> **Task instructions**:
Word for word, transcribe all of the records.

(Saved entries)
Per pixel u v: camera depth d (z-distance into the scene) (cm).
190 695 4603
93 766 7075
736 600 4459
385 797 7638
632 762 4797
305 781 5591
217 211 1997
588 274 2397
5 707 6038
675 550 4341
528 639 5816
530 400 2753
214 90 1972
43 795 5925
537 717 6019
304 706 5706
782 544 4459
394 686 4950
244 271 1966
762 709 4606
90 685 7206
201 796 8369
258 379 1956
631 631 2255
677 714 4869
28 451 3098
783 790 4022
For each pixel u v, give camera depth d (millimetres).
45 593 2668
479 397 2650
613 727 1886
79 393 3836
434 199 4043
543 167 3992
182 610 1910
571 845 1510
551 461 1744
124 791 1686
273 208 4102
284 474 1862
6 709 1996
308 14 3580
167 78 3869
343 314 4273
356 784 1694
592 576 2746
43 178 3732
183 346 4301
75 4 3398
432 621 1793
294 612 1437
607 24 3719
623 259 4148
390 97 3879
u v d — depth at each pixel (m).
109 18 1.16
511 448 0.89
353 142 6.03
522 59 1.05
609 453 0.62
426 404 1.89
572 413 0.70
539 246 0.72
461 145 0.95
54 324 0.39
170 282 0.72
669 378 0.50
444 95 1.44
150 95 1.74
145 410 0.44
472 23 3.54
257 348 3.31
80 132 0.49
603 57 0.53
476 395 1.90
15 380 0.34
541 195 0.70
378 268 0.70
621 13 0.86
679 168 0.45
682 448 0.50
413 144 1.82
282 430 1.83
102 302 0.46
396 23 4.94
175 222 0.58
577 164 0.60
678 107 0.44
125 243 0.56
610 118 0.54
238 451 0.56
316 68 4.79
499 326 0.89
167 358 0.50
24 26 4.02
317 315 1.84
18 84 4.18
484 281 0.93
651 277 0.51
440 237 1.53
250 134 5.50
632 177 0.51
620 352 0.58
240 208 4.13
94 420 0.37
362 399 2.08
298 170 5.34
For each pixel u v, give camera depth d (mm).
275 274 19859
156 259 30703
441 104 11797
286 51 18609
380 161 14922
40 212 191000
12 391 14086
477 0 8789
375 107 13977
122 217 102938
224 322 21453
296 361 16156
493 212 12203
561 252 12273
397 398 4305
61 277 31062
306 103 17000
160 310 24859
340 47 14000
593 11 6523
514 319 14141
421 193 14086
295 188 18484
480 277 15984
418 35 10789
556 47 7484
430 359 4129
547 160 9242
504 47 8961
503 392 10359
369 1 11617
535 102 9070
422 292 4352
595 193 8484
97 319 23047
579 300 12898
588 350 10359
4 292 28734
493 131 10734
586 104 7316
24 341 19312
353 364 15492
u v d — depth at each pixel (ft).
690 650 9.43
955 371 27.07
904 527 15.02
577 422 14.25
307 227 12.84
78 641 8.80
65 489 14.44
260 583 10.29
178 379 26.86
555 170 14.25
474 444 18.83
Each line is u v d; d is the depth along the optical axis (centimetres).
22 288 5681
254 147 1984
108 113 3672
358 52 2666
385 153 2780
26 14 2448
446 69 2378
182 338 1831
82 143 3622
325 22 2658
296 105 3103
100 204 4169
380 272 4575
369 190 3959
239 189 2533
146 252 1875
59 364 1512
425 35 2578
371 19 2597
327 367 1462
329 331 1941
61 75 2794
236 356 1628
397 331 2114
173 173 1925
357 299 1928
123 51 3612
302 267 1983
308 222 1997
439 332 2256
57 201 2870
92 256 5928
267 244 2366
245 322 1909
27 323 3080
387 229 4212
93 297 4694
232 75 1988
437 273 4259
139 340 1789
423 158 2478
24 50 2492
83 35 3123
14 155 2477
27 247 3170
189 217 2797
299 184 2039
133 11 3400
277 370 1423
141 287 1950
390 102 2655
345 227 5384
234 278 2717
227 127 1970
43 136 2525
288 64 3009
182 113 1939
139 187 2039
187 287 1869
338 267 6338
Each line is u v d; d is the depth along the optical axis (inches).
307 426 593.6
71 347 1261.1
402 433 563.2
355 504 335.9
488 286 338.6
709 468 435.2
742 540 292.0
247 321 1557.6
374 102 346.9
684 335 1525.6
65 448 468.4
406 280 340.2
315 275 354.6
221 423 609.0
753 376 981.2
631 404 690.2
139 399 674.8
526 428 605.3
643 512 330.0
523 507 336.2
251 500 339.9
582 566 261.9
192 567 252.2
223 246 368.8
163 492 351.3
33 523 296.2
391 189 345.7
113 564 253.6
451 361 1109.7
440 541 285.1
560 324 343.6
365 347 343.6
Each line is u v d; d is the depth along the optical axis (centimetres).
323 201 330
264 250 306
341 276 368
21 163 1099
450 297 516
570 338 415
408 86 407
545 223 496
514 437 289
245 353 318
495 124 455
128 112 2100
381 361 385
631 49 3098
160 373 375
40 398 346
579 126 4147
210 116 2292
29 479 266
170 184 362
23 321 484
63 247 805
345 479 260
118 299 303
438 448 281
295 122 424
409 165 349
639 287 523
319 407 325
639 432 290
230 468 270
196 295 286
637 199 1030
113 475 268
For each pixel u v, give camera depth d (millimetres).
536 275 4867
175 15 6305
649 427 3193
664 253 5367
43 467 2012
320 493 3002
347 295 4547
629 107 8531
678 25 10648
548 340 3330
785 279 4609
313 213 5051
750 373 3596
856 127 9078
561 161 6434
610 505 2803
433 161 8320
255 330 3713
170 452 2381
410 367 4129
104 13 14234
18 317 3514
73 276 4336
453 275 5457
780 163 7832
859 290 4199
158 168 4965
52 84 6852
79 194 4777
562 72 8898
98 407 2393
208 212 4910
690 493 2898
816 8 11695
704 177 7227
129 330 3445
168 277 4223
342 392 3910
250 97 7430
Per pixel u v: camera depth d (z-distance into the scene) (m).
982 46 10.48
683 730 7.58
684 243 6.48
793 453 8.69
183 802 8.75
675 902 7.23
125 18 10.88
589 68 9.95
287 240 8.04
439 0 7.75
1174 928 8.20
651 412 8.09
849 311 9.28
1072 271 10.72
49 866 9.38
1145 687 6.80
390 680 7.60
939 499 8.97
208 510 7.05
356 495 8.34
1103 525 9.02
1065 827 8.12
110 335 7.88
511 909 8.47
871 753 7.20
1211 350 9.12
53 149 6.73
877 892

> **Response to the exercise**:
Per pixel u v: camera depth d (z-distance into the scene) (cm).
190 695 4603
93 766 7075
736 600 4459
385 797 7638
632 762 4797
305 781 5591
217 211 1997
588 274 2397
5 707 6038
675 550 4341
528 639 5816
530 400 2753
214 90 1972
43 795 5925
537 717 6019
304 706 5706
782 544 4459
394 686 4950
244 271 1966
762 709 4606
90 685 7206
201 796 8369
258 379 1956
631 631 2255
677 714 4869
28 451 3098
783 790 4022
For each pixel u v, give camera depth d (millimetres).
45 593 2668
479 397 2650
613 727 1886
79 393 3836
434 199 4043
543 167 3992
182 610 1910
571 845 1510
551 461 1744
124 791 1686
273 208 4102
284 474 1862
6 709 1996
308 14 3580
167 78 3869
343 314 4273
356 784 1694
592 576 2746
43 178 3732
183 346 4301
75 4 3398
432 621 1793
294 612 1437
607 24 3719
623 259 4148
390 97 3879
u v d — depth at each pixel (m).
109 18 1.16
511 448 0.89
353 142 6.03
522 59 1.05
609 453 0.62
426 404 1.89
572 413 0.70
539 246 0.72
461 145 0.95
54 324 0.39
170 282 0.72
669 378 0.50
444 95 1.44
150 95 1.74
145 410 0.44
472 23 3.54
257 348 3.31
80 132 0.49
603 57 0.53
476 395 1.90
15 380 0.34
541 195 0.70
378 268 0.70
621 13 0.86
679 168 0.45
682 448 0.50
413 144 1.82
282 430 1.83
102 302 0.46
396 23 4.94
175 222 0.58
577 164 0.60
678 107 0.44
125 243 0.56
610 118 0.54
238 451 0.56
316 68 4.79
499 326 0.89
167 358 0.50
24 26 4.02
317 315 1.84
18 84 4.18
484 281 0.93
651 277 0.51
440 237 1.53
250 134 5.50
632 177 0.51
620 352 0.58
240 208 4.13
94 420 0.37
362 399 2.08
298 170 5.34
For each pixel u v, give camera depth d (mm).
275 274 19859
156 259 30703
441 104 11797
286 51 18609
380 161 14922
40 212 191000
12 391 14086
477 0 8789
375 107 13977
122 217 102938
224 322 21453
296 361 16156
493 212 12203
561 252 12273
397 398 4305
61 277 31062
306 103 17000
160 310 24859
340 47 14000
593 11 6523
514 319 14141
421 193 14086
295 188 18484
480 277 15984
418 35 10789
556 47 7484
430 359 4129
547 160 9242
504 47 8961
503 392 10359
369 1 11617
535 102 9070
422 292 4352
595 193 8484
97 319 23047
579 300 12898
588 350 10359
4 292 28734
493 131 10734
586 104 7316
24 341 19312
353 364 15492
u v d — depth at each pixel (ft).
690 650 9.43
955 371 27.07
904 527 15.02
577 422 14.25
307 227 12.84
78 641 8.80
65 489 14.44
260 583 10.29
178 379 26.86
555 170 14.25
474 444 18.83
Each line is u v d; d is the depth along the optical axis (centimetres).
22 288 5681
254 147 1984
108 113 3672
358 52 2666
385 153 2780
26 14 2448
446 69 2378
182 338 1831
82 143 3622
325 22 2658
296 105 3103
100 204 4169
380 272 4575
369 190 3959
239 189 2533
146 252 1875
59 364 1512
425 35 2578
371 19 2597
327 367 1462
329 331 1941
61 75 2794
236 356 1628
397 331 2114
173 173 1925
357 299 1928
123 51 3612
302 267 1983
308 222 1997
439 332 2256
57 201 2870
92 256 5928
267 244 2366
245 322 1909
27 323 3080
387 229 4212
93 297 4694
232 75 1988
437 273 4259
139 340 1789
423 158 2478
24 50 2492
83 35 3123
14 155 2477
27 247 3170
189 217 2797
299 184 2039
133 11 3400
277 370 1423
141 287 1950
390 102 2655
345 227 5384
234 278 2717
227 127 1970
43 136 2525
288 64 3009
182 113 1939
139 187 2039
187 287 1869
338 267 6338
Each line is u v d; d is the depth along the optical axis (inches).
307 426 593.6
71 347 1261.1
402 433 563.2
355 504 335.9
488 286 338.6
709 468 435.2
742 540 292.0
247 321 1557.6
374 102 346.9
684 335 1525.6
65 448 468.4
406 280 340.2
315 275 354.6
221 423 609.0
753 376 981.2
631 404 690.2
139 399 674.8
526 428 605.3
643 512 330.0
523 507 336.2
251 500 339.9
582 566 261.9
192 567 252.2
223 246 368.8
163 492 351.3
33 523 296.2
391 189 345.7
113 564 253.6
451 361 1109.7
440 541 285.1
560 324 343.6
365 347 343.6
Each line is u v d; d is the depth along the optical axis (centimetres).
323 201 330
264 250 306
341 276 368
21 163 1099
450 297 516
570 338 415
408 86 407
545 223 496
514 437 289
245 353 318
495 124 455
128 112 2100
381 361 385
631 49 3098
160 373 375
40 398 346
579 126 4147
210 116 2292
29 479 266
170 184 362
23 321 484
63 247 805
345 479 260
118 299 303
438 448 281
295 122 424
409 165 349
639 287 523
319 407 325
639 432 290
230 468 270
196 295 286
637 199 1030
113 475 268
For each pixel u v, give camera depth d (millimetres).
536 275 4867
175 15 6305
649 427 3193
664 253 5367
43 467 2012
320 493 3002
347 295 4547
629 107 8531
678 25 10648
548 340 3330
785 279 4609
313 213 5051
750 373 3596
856 127 9078
561 161 6434
610 505 2803
433 161 8320
255 330 3713
170 452 2381
410 367 4129
104 13 14234
18 317 3514
73 276 4336
453 275 5457
780 163 7832
859 290 4199
158 168 4965
52 84 6852
79 194 4777
562 72 8898
98 407 2393
208 212 4910
690 493 2898
816 8 11695
704 177 7227
129 330 3445
168 277 4223
342 392 3910
250 97 7430
Per pixel u v: camera depth d (z-distance into the scene) (m).
982 46 10.48
683 730 7.58
684 243 6.48
793 453 8.69
183 802 8.75
675 902 7.23
125 18 10.88
589 68 9.95
287 240 8.04
439 0 7.75
1174 928 8.20
651 412 8.09
849 311 9.28
1072 271 10.72
49 866 9.38
1145 687 6.80
390 680 7.60
939 499 8.97
208 510 7.05
356 495 8.34
1103 525 9.02
1065 827 8.12
110 335 7.88
511 909 8.47
871 753 7.20
1211 350 9.12
53 149 6.73
877 892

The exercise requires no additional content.